Specialized Montessori materials
Benefit: Age-appropriate materials match developmental stage of children. Only materials that support the child’s development are present in classrooms.

Freedom of Movement in the classroom
Benefit: Aids the child in developing independence

A trained Montessori teacher
Montessori teachers have a normal teacher qualification and certified to have undergone specific training. Montessori teachers are supported by a Montessori assistant whose job is to support the teacher in maintaining peace and order in the classroom.
Benefit: Children get the needed nurturing, love and attention from knowledgeable staff about best practices and putting the individual needs and interests of children a priority.

Montessori researchers in Japan gather for a 3-day professional development seminar with “Children and Peace” as theme. Professor Toshiyuki Shiomi talked about “Peace and Education: Expectation for Montessori Education and Child Care in the Mid-Twentieth Century.” He talked about the lessons learned from the atomic bombing of Hiroshima and Nagasaki and the importance of roles adults play in achieving global peace for the benefit of children and future generation.

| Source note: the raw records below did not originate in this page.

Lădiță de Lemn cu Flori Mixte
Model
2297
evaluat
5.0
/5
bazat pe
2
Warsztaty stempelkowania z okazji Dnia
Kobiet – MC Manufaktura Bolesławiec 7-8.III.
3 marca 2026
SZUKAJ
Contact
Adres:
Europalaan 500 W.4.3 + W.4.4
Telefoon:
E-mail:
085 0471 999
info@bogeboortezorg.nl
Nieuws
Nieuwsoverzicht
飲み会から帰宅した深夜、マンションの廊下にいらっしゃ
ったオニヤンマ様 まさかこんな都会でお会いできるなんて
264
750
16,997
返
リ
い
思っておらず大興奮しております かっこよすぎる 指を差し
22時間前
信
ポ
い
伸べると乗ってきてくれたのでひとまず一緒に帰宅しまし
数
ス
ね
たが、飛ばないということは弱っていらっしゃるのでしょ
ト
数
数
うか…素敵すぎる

The local research center of Montessori is the Japan Association of Montessori (JAM) or Nihon Montessori Kyokai. Montessori education in Japan was first introduced in “Yorozu Morning Report” in Jan 1912 but it was not until March 1968 when JAM was fully accredited by the Association Montessori Internationale (AMI) headquartered in Amsterdam, Netherlands. Despite the attention it attracted in the Meiji era, the Montessori methods went against the grain of Japan’s militaristic climate at that time.
The role of the association is to promote Montessori in Japan and work together in studying the best methods for early childhood education.

Montessori classrooms

Bright and spacious Montessori classroom

Classroom space is well defined according to purpose. Each classroom is made suited to the needs of the children. The use of bright coloured decor with images of cartoons or posters are in one space while some areas are calm and peaceful. There are no school desks like you will find in a traditional classroom setting. The rooms are well organized, neat and sanitized.

Why is being free important?

Montessori is not religion. It is a learning approach essentially modeled to shape human beings as changes occur over the course of their life. Dr. Maria Montessori believes that if a child is exposed to a free, nurturing environment within limits, without being shun but offered guidance, he does things by himself and in the process, learn with long-lasting advantages.

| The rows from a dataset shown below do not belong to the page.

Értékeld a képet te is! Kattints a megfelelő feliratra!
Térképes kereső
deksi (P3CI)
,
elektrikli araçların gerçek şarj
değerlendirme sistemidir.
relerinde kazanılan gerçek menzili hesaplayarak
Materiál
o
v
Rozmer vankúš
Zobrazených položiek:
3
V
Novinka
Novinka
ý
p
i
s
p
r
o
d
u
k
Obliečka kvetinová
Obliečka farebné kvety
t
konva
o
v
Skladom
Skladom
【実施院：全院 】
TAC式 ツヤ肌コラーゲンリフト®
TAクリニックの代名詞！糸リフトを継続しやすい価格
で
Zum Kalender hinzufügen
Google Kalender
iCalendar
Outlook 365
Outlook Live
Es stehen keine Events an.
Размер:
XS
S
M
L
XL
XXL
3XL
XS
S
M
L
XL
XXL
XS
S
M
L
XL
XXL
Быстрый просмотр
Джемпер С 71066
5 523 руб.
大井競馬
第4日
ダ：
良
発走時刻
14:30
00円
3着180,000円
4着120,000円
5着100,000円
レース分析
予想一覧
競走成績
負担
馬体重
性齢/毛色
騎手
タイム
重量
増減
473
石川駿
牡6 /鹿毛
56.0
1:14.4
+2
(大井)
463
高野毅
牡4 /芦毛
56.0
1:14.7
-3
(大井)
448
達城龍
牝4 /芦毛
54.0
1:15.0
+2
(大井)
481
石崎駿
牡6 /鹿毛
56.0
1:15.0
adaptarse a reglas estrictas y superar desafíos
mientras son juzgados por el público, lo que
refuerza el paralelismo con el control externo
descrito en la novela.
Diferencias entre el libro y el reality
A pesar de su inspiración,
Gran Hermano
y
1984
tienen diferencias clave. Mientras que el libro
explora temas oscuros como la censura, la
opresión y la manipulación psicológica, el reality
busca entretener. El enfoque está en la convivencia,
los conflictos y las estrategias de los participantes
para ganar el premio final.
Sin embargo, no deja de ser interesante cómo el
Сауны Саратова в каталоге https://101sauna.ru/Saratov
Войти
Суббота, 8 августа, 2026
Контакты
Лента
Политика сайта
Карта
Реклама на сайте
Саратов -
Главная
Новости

“Character is not an item of knowledge which can be taught through learning or imitation. It is a conquest made during life through personal exercise and through personal experience.” (Montessori, A New World and Education)

Can a Montessori program be international and  Japanese?

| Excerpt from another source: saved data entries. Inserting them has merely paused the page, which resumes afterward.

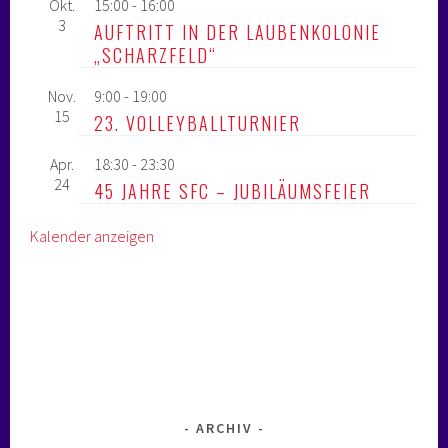
Okt.
15:00
-
16:00
3
AUFTRITT IN DER LAUBENKOLONIE
„SCHARZFELD“
Nov.
9:00
-
19:00
15
23. VOLLEYBALLTURNIER
Apr.
18:30
-
23:30
24
45 JAHRE SFC – JUBILÄUMSFEIER
Kalender anzeigen
ARCHIV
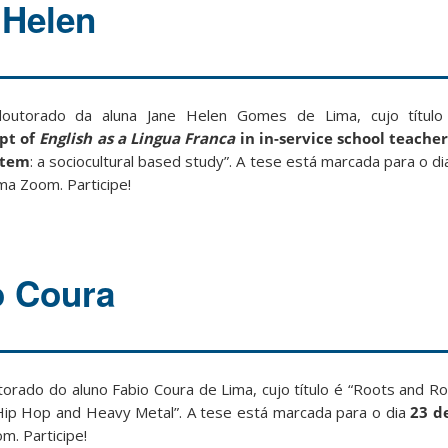
 Helen
outorado da aluna Jane Helen Gomes de Lima, cujo título
pt of
English as a Lingua Franca
in in-service school teacher
stem
: a sociocultural based study”. A tese está marcada para o d
rma Zoom. Participe!
o Coura
rado do aluno Fabio Coura de Lima, cujo título é “Roots and Rou
f Hip Hop and Heavy Metal”. A tese está marcada para o dia
23 d
m. Participe!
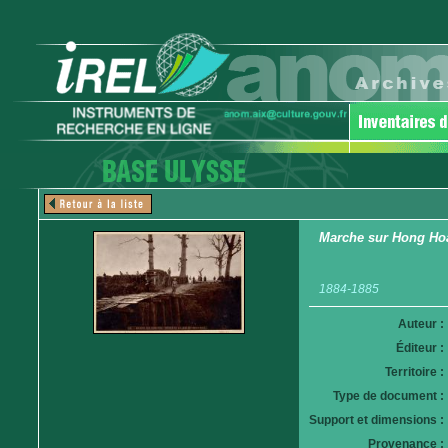
Marche sur Hong Hoa
1884-1885
Auteur :
Éditeur :
Territoire :
Type de document :
Support et dimensions :
Provenance :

Yes.  A Montessori curriculum can have cultural elements fused with math, science, language, art and music while teaching a child to respect every culture preparing him to be a caring, engaged global citizen.

Here are 5 Montessori facts all parents should know

1. The Montessori trademark was never patented because Maria Montessori never did it for money.
In the United States and elsewhere, a school can use the term “Montessori” freely without complying with the original Montessori method.  So to understand the difference between a ‘fake’ Montessori and the ‘real’ thing, it is best  to  know the whole Montessori package.
2. According to The Journal of Research in Childhood Education, 3-11-year-old Montessori students had higher scores than control groups on mathematics and science.
3. Montessori schools are not franchised, thus, they are usually small, having no more than 100 students. They are individually owned for profit while some are not.
4. Montessori materials are sensorial and exclusively designed to stimulate the five senses. Other materials available are for learning and discovery.  Only in upper school level can materials be developed by teachers. 5. Not everyone can call themselves Montessori Teachers. A true Montessori teacher has been fully trained and is experienced in Montessori principles, concepts and methods. Ask for credentials when you are shopping for a school for your child.